Stored data
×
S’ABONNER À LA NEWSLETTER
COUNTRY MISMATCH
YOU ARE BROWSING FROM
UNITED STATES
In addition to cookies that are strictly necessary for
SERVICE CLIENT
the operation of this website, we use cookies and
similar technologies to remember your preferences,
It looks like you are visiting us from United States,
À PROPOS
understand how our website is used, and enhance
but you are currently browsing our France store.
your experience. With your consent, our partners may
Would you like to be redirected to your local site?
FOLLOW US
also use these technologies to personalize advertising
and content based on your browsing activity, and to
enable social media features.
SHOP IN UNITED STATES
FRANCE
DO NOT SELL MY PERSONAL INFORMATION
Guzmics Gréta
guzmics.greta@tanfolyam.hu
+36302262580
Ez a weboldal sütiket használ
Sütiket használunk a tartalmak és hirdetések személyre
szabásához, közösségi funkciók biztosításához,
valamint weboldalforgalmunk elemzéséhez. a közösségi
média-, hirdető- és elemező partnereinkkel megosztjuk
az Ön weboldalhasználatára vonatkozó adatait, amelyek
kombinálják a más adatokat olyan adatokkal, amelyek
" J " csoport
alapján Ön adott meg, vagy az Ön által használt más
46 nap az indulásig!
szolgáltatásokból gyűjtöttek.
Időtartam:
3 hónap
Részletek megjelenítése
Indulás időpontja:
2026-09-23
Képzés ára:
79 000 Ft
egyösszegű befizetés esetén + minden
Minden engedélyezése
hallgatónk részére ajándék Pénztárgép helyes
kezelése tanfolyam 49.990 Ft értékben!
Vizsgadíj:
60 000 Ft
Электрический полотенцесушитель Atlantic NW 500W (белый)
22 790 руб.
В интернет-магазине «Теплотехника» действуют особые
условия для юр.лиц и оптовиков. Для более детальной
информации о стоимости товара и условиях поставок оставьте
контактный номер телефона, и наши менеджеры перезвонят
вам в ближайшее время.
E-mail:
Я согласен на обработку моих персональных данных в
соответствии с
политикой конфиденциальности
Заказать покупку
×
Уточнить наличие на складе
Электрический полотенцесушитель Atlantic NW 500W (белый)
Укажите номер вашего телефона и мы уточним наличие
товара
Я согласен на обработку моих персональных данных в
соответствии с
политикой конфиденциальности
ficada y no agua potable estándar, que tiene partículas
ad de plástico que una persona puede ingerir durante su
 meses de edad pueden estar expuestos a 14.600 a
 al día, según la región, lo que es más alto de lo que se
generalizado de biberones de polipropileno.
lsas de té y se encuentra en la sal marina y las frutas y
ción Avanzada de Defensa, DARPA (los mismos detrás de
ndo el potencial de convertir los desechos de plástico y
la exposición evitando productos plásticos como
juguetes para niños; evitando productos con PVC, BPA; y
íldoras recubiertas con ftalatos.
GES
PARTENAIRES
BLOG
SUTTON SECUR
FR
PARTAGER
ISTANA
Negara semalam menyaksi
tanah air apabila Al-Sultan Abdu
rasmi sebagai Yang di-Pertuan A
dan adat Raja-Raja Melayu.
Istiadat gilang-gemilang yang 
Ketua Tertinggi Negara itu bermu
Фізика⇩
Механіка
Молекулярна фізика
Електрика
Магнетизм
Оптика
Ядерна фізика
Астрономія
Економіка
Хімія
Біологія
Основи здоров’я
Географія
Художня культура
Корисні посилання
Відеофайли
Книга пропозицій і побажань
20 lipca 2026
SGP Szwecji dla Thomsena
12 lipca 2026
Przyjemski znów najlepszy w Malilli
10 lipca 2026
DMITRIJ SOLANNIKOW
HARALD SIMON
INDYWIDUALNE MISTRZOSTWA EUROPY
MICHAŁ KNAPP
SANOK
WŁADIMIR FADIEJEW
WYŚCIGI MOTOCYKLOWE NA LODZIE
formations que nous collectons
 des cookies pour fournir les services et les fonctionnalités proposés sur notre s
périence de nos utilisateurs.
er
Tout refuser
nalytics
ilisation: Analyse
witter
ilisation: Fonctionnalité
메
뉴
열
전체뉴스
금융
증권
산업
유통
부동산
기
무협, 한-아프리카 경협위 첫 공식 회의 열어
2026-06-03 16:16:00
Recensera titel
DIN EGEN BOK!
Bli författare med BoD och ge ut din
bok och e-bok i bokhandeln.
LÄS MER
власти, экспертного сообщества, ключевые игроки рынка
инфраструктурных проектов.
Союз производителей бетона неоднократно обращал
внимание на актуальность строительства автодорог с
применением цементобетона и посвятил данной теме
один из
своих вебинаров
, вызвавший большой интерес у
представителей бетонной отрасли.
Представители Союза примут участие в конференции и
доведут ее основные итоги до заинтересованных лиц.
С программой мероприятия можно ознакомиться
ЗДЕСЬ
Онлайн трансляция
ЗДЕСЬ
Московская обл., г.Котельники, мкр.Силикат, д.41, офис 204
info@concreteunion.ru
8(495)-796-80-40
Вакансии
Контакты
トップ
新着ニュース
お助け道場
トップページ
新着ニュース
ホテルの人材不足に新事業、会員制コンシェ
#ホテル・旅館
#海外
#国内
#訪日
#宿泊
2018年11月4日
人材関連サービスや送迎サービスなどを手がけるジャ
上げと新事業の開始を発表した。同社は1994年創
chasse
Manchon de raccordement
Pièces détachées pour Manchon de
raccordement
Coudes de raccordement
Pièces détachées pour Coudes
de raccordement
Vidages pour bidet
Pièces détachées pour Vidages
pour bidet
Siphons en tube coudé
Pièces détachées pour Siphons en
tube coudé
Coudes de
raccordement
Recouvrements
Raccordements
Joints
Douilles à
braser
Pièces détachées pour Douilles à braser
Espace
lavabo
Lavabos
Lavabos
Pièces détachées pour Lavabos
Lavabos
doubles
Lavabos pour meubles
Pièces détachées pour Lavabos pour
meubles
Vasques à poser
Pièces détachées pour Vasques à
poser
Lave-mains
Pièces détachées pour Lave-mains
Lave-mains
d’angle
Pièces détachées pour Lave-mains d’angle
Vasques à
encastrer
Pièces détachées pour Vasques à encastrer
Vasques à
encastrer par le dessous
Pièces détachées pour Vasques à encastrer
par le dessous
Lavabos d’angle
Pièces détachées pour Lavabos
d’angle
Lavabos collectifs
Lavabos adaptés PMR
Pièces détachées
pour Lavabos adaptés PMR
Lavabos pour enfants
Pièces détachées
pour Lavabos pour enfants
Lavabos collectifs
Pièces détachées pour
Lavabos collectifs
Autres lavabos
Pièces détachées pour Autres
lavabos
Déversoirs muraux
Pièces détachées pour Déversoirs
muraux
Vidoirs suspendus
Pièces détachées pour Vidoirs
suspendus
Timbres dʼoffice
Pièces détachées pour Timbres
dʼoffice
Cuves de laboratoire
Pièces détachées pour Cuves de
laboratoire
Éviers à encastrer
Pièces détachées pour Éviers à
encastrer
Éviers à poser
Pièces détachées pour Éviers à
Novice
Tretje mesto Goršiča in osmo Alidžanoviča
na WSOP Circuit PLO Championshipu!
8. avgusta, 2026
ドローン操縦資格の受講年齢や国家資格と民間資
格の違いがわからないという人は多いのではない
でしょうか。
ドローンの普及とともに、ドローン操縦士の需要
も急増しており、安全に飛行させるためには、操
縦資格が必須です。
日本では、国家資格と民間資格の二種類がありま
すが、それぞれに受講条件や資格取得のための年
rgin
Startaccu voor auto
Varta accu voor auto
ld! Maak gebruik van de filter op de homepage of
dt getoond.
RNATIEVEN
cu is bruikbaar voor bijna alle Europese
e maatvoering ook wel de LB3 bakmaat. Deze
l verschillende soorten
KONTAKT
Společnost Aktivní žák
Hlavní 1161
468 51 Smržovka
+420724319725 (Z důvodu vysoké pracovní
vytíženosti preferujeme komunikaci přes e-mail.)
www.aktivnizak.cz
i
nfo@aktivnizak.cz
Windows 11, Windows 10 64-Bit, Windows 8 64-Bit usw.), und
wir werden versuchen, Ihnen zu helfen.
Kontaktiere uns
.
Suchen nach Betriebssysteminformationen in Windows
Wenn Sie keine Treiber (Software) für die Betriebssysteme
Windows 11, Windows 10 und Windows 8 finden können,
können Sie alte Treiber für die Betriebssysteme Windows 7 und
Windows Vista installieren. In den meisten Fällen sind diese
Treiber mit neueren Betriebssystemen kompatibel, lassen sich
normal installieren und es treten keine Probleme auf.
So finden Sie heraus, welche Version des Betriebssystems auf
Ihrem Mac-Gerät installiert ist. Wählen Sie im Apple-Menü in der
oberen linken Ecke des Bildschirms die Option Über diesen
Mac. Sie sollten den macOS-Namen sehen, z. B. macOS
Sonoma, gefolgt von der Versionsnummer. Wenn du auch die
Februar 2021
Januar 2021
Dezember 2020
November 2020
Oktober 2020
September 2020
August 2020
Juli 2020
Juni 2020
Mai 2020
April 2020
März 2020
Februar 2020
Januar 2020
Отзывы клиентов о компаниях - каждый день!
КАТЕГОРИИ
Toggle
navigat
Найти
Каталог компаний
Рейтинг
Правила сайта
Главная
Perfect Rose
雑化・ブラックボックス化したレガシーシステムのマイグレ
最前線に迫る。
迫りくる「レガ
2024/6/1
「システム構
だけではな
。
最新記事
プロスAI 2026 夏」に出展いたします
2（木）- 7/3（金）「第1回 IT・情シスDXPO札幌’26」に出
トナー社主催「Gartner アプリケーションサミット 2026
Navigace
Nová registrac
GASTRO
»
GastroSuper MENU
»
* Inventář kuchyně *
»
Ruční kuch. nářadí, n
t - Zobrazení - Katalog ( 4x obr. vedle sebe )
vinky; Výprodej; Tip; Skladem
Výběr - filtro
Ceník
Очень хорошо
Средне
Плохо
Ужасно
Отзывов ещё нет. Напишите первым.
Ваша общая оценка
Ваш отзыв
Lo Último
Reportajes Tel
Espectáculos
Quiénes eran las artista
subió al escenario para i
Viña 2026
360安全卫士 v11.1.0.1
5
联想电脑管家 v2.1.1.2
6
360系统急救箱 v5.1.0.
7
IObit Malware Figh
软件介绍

What you should do: The answer must be the line containing "Mac. Sie sollten" and every line after it to the end of the data, each set down exactly.

Exercise answer:
Mac. Sie sollten den macOS-Namen sehen, z. B. macOS
Sonoma, gefolgt von der Versionsnummer. Wenn du auch die
Februar 2021
Januar 2021
Dezember 2020
November 2020
Oktober 2020
September 2020
August 2020
Juli 2020
Juni 2020
Mai 2020
April 2020
März 2020
Februar 2020
Januar 2020
Отзывы клиентов о компаниях - каждый день!
КАТЕГОРИИ
Toggle
navigat
Найти
Каталог компаний
Рейтинг
Правила сайта
Главная
Perfect Rose
雑化・ブラックボックス化したレガシーシステムのマイグレ
最前線に迫る。
迫りくる「レガ
2024/6/1
「システム構
だけではな
。
最新記事
プロスAI 2026 夏」に出展いたします
2（木）- 7/3（金）「第1回 IT・情シスDXPO札幌’26」に出
トナー社主催「Gartner アプリケーションサミット 2026
Navigace
Nová registrac
GASTRO
»
GastroSuper MENU
»
* Inventář kuchyně *
»
Ruční kuch. nářadí, n
t - Zobrazení - Katalog ( 4x obr. vedle sebe )
vinky; Výprodej; Tip; Skladem
Výběr - filtro
Ceník
Очень хорошо
Средне
Плохо
Ужасно
Отзывов ещё нет. Напишите первым.
Ваша общая оценка
Ваш отзыв
Lo Último
Reportajes Tel
Espectáculos
Quiénes eran las artista
subió al escenario para i
Viña 2026
360安全卫士 v11.1.0.1
5
联想电脑管家 v2.1.1.2
6
360系统急救箱 v5.1.0.
7
IObit Malware Figh
软件介绍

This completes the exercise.